Fоtо: PantherMedia/Scanpix
Как справляться с новыми и старыми страхами, разрешить себе чувствовать, говорить с близкими о сложном, прогонять дементоров и обретать силу — об этом и многом другом рассказывает клинический психолог Мария Давыдова, а также о том, что всех очень волнует.

После недавних трагических событий мы не только сочувствуем, но и боимся. Как с этим справляться?

— Смотря с чем справляться. Потому что на уровне частной жизни эти события актуализируют наши личные страхи. Много разных. Мы не участники событий непосредственно, потому эти страхи — индивидуальные. Более того, в подобной ситуации страх и переживания — это нормальная реакция на ненормальные обстоятельства. С ней никак не надо справляться. Это то, что требует отреагирования и времени.

Но вот если страх человека мучает днями и ночами, его жизнь меняется, он еле ходит на работу, не ездит в транспорте, это ситуация другая, требующая помощи специалиста.

Актуализуются частные страхи — кто-то боялся большого скопления людей, но как-то справлялся, кто-то боялся ходить на концерты, но старался об этом не думать, а теперь думает и не справляется.

— Эти все страхи требуют к себе внимания. Почему они существовали раньше? С чем были связаны? Надо задать себе вопрос: что помогало справляться раньше? Что я могу сделать сейчас? У каждого будет свой ответ. И еще сейчас все массово стали мериться тем, кто, сколько и как выражает скорбь.

▸ МАТЕРИАЛ:
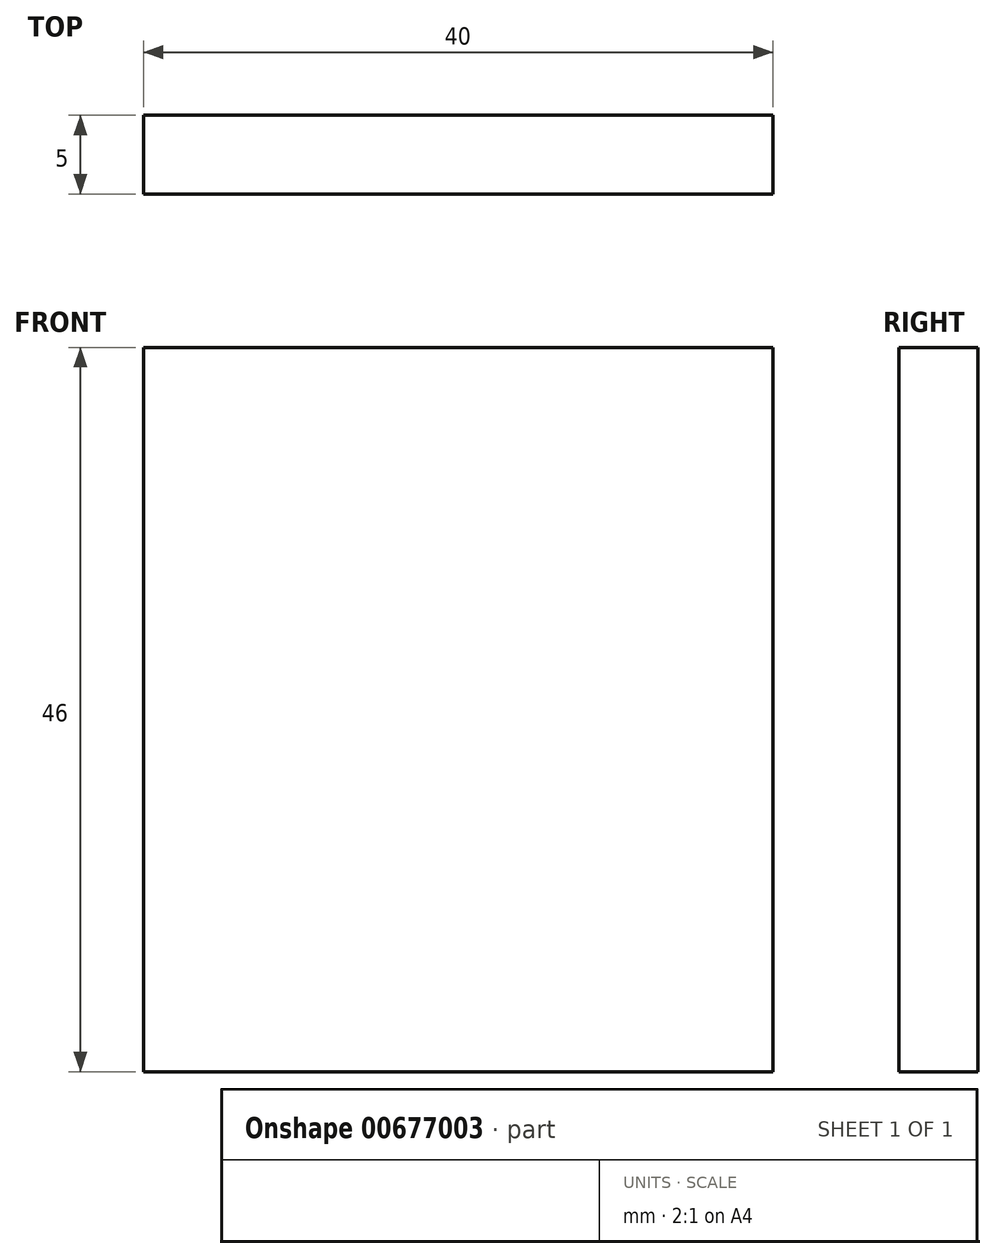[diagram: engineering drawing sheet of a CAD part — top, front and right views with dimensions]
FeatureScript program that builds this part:
annotation { "Feature Type Name" : "Feature", "Feature Type Description" : "" }
export const myFeature = defineFeature(function(context is Context, id is Id, definition is map)
    precondition{}
    {
        {
            var Q0;
            Q0=qCreatedBy(makeId("Front.planeOp"),FACE);
            var sketch = newSketch(context, id + "F0", { "sketchPlane" : qUnion([Q0])});
            skLineSegment(sketch, "E0.bottom", {"start": v(-20, 23) * mm, "end": v(20, 23) * mm});
            skLineSegment(sketch, "E0.top", {"start": v(-20, -23) * mm, "end": v(20, -23) * mm});
            skLineSegment(sketch, "E0.left", {"start": v(-20, 23) * mm, "end": v(-20, -23) * mm});
            skLineSegment(sketch, "E0.right", {"start": v(20, 23) * mm, "end": v(20, -23) * mm});
            skPoint(sketch, "E0.middle", {"position": v(0, 0) * mm});
            skSolve(sketch);
        }
        {
            var Q0;
            Q0 = qSketchRegion(id + "F0", true);
            extrude(context, id + "F1", {"entities" : qUnion([Q0]), "depth" : 5 * mm, "offsetDistance" : 25 * mm});
        }
    });
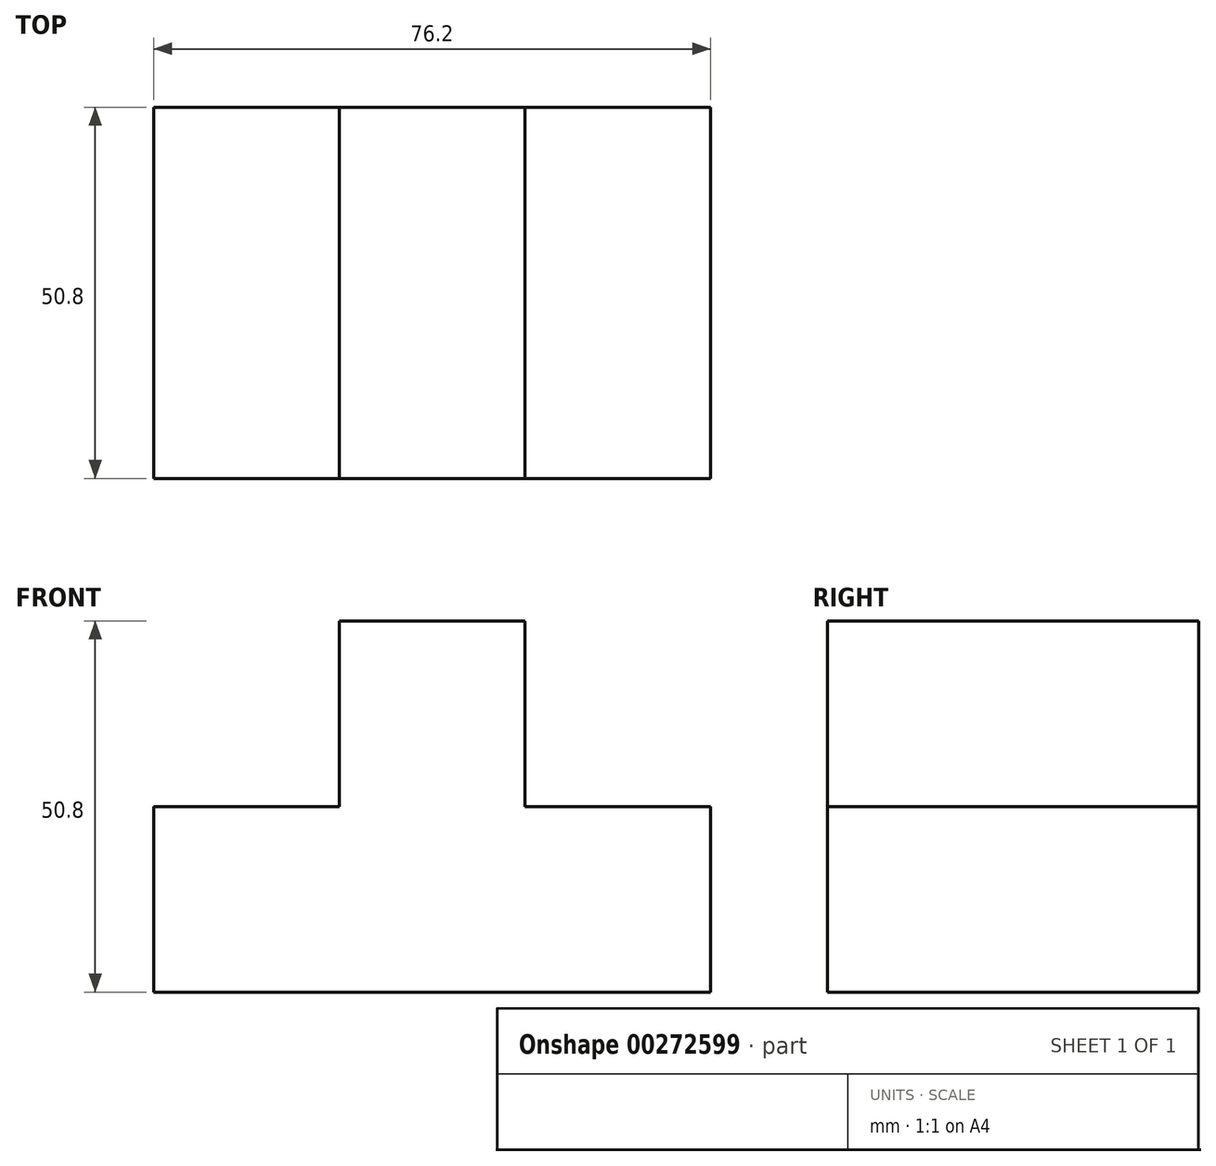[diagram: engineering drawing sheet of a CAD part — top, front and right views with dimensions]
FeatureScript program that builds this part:
annotation { "Feature Type Name" : "Feature", "Feature Type Description" : "" }
export const myFeature = defineFeature(function(context is Context, id is Id, definition is map)
    precondition{}
    {
        {
            var Q0;
            Q0=qCreatedBy(makeId("Front.planeOp"),FACE);
            var sketch = newSketch(context, id + "F0", { "sketchPlane" : qUnion([Q0])});
            skLineSegment(sketch, "E0", {"start": v(0, 0) * mm, "end": v(0, 25.4) * mm});
            skLineSegment(sketch, "E1", {"start": v(0, 25.4) * mm, "end": v(25.4, 25.4) * mm});
            skLineSegment(sketch, "E2", {"start": v(25.4, 25.4) * mm, "end": v(25.4, 50.8) * mm});
            skLineSegment(sketch, "E3", {"start": v(25.4, 50.8) * mm, "end": v(50.8, 50.8) * mm});
            skLineSegment(sketch, "E4", {"start": v(50.8, 50.8) * mm, "end": v(50.8, 25.4) * mm});
            skLineSegment(sketch, "E5", {"start": v(50.8, 25.4) * mm, "end": v(76.2, 25.4) * mm});
            skLineSegment(sketch, "E6", {"start": v(76.2, 25.4) * mm, "end": v(76.2, 0) * mm});
            skLineSegment(sketch, "E7", {"start": v(76.2, 0) * mm, "end": v(0, 0) * mm});
            skSolve(sketch);
        }
        {
            var Q0;
            Q0=makeQuery(id+"F0.imprint","IMPRINT",FACE,{"disambiguationData":[TD([[makeQuery(id+"F0.imprint","IMPRINT",EDGE,{"derivedFrom":sQuery(id+"F0.wireOp",EDGE,"E0")}),-1.0]])]});
            extrude(context, id + "F1", {"entities" : qUnion([Q0]), "depth" : 50.8 * mm});
        }
    });
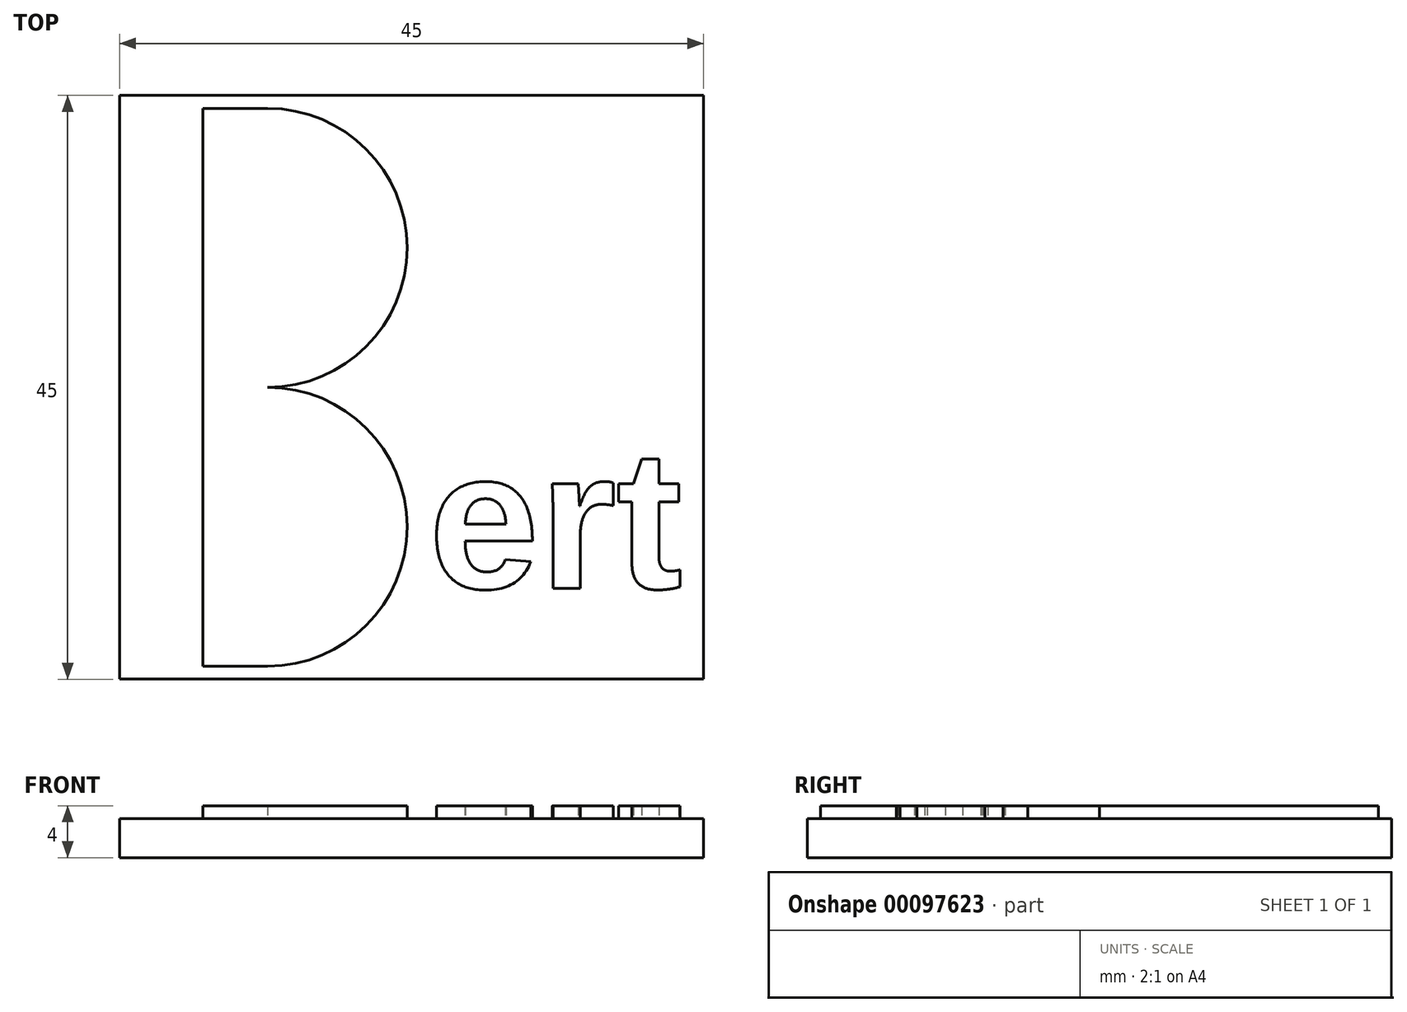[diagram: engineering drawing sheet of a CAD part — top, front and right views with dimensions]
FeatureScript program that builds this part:
annotation { "Feature Type Name" : "Feature", "Feature Type Description" : "" }
export const myFeature = defineFeature(function(context is Context, id is Id, definition is map)
    precondition{}
    {
        {
            var Q0;
            Q0=qCreatedBy(makeId("Top.planeOp"),FACE);
            var sketch = newSketch(context, id + "F0", { "sketchPlane" : qUnion([Q0])});
            skLineSegment(sketch, "E0.bottom", {"start": v(-39.88, 12.8) * mm, "end": v(5.12, 12.8) * mm});
            skLineSegment(sketch, "E0.top", {"start": v(-39.88, -32.2) * mm, "end": v(5.12, -32.2) * mm});
            skLineSegment(sketch, "E0.left", {"start": v(-39.88, 12.8) * mm, "end": v(-39.88, -32.2) * mm});
            skLineSegment(sketch, "E0.right", {"start": v(5.12, 12.8) * mm, "end": v(5.12, -32.2) * mm});
            skPoint(sketch, "E1", {"position": v(-33.48, 12.8) * mm});
            skLineSegment(sketch, "E2", {"start": v(-33.48, 11.8) * mm, "end": v(-33.48, -31.2) * mm});
            skLineSegment(sketch, "E3", {"start": v(-33.48, 11.8) * mm, "end": v(-28.48, 11.8) * mm});
            skLineSegment(sketch, "E4", {"start": v(-33.48, -31.2) * mm, "end": v(-28.48, -31.2) * mm});
            skArc(sketch, "E5", {"start": v(-28.48, -31.2) * mm, "mid": v(-17.73, -20.46) * mm, "end": v(-28.48, -9.7) * mm});
            skText(sketch, "E6", { "text": "ert", "fontName": "Arimo-Bold.ttf"});
            skArc(sketch, "E7", {"start": v(-28.48, -9.7) * mm, "mid": v(-17.73, 1.04) * mm, "end": v(-28.48, 11.8) * mm});
            skPoint(sketch, "E8.orphan", {"position": v(-28.48, 11.8) * mm});
            skPoint(sketch, "E9.orphan", {"position": v(-28.48, -9.7) * mm});
            const initialGuessF0  = {"E6": [-0.01605, -0.0252, 1, 0, 0.011]};
            skSetInitialGuess(sketch, initialGuessF0);
            skSolve(sketch);
        }
        {
            var Q0;
            Q0=makeQuery(id+"F0.imprint","IMPRINT",FACE,{"disambiguationData":[TD([[makeQuery(id+"F0.imprint","IMPRINT",EDGE,{"derivedFrom":sQuery(id+"F0.wireOp",EDGE,"E2")}),1.0]])]});
            var Q1;
            Q1=makeQuery(id+"F0.imprint","IMPRINT",FACE,{"disambiguationData":[TD([[makeQuery(id+"F0.imprint","IMPRINT",EDGE,{"derivedFrom":sQuery(id+"F0.wireOp",EDGE,"E0.bottom")}),-1.0]])]});
            var Q2;
            Q2=makeQuery(id+"F0.imprint","IMPRINT",FACE,{"disambiguationData":[TD([[makeQuery(id+"F0.imprint","IMPRINT",EDGE,{"derivedFrom":sQuery(id+"F0.wireOp",EDGE,"E6.sketch_text.stroke-0")}),-1.0]])]});
            var Q3;
            Q3=makeQuery(id+"F0.imprint","IMPRINT",FACE,{"disambiguationData":[TD([[makeQuery(id+"F0.imprint","IMPRINT",EDGE,{"derivedFrom":sQuery(id+"F0.wireOp",EDGE,"E6.sketch_text.stroke-18")}),-1.0]])]});
            var Q4;
            Q4=makeQuery(id+"F0.imprint","IMPRINT",FACE,{"disambiguationData":[TD([[makeQuery(id+"F0.imprint","IMPRINT",EDGE,{"derivedFrom":sQuery(id+"F0.wireOp",EDGE,"E6.sketch_text.stroke-35")}),-1.0]])]});
            var Q5;
            Q5=makeQuery(id+"F0.imprint","IMPRINT",FACE,{"disambiguationData":[TD([[makeQuery(id+"F0.imprint","IMPRINT",EDGE,{"derivedFrom":sQuery(id+"F0.wireOp",EDGE,"E6.sketch_text.stroke-13")}),1.0]])]});
            extrude(context, id + "F1", {"entities" : qUnion([Q0, Q1, Q2, Q3, Q4, Q5]), "oppositeDirection" : true, "depth" : 3 * mm});
        }
        {
            var Q0;
            Q0=makeQuery(id+"F0.imprint","IMPRINT",FACE,{"disambiguationData":[TD([[makeQuery(id+"F0.imprint","IMPRINT",EDGE,{"derivedFrom":sQuery(id+"F0.wireOp",EDGE,"E2")}),1.0]])]});
            var Q1;
            Q1=makeQuery(id+"F0.imprint","IMPRINT",FACE,{"disambiguationData":[TD([[makeQuery(id+"F0.imprint","IMPRINT",EDGE,{"derivedFrom":sQuery(id+"F0.wireOp",EDGE,"E6.sketch_text.stroke-0")}),-1.0]])]});
            var Q2;
            Q2=makeQuery(id+"F0.imprint","IMPRINT",FACE,{"disambiguationData":[TD([[makeQuery(id+"F0.imprint","IMPRINT",EDGE,{"derivedFrom":sQuery(id+"F0.wireOp",EDGE,"E6.sketch_text.stroke-18")}),-1.0]])]});
            var Q3;
            Q3=makeQuery(id+"F0.imprint","IMPRINT",FACE,{"disambiguationData":[TD([[makeQuery(id+"F0.imprint","IMPRINT",EDGE,{"derivedFrom":sQuery(id+"F0.wireOp",EDGE,"E6.sketch_text.stroke-35")}),-1.0]])]});
            extrude(context, id + "F2", {"entities" : qUnion([Q0, Q1, Q2, Q3]), "operationType" : NewBodyOperationType.ADD, "depth" : 1 * mm});
        }
    });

▸ ПОРЯДОК РАБОТЫ:
• a. Ответьте на вопросы по тексту о страхах:
(i) Как зовут клинического психолога, о котором говорится в тексте?
(ii) Какими словами названы страх и переживания в подобной ситуации?
(iii) Какие признаки указывают на ситуацию, требующую помощи специалиста?
• b. Перепишите фрагмент текста о страхах, начав со слов «Актуализуются частные страхи» и закончив словами «как выражает скорбь.». Везде замените «страхи» на «тревоги».
• c. Перечислите все темы, которые в первом абзаце текста о страхах стоят перед словами «об этом и многом другом».

▸ ОТВЕТЫ К ЗАДАНИЯМ:
• a.
(i) Мария Давыдова.
(ii) Нормальная реакция на ненормальные обстоятельства.
(iii) Страх мучает человека днями и ночами, его жизнь меняется, он еле ходит на работу и не ездит в транспорте.

• b.
Актуализуются частные тревоги — кто-то боялся большого скопления людей, но как-то справлялся, кто-то боялся ходить на концерты, но старался об этом не думать, а теперь думает и не справляется.

— Эти все тревоги требуют к себе внимания. Почему они существовали раньше? С чем были связаны? Надо задать себе вопрос: что помогало справляться раньше? Что я могу сделать сейчас? У каждого будет свой ответ. И еще сейчас все массово стали мериться тем, кто, сколько и как выражает скорбь.

• c.
- справляться с новыми и старыми страхами
- разрешить себе чувствовать
- говорить с близкими о сложном
- прогонять дементоров
- обретать силу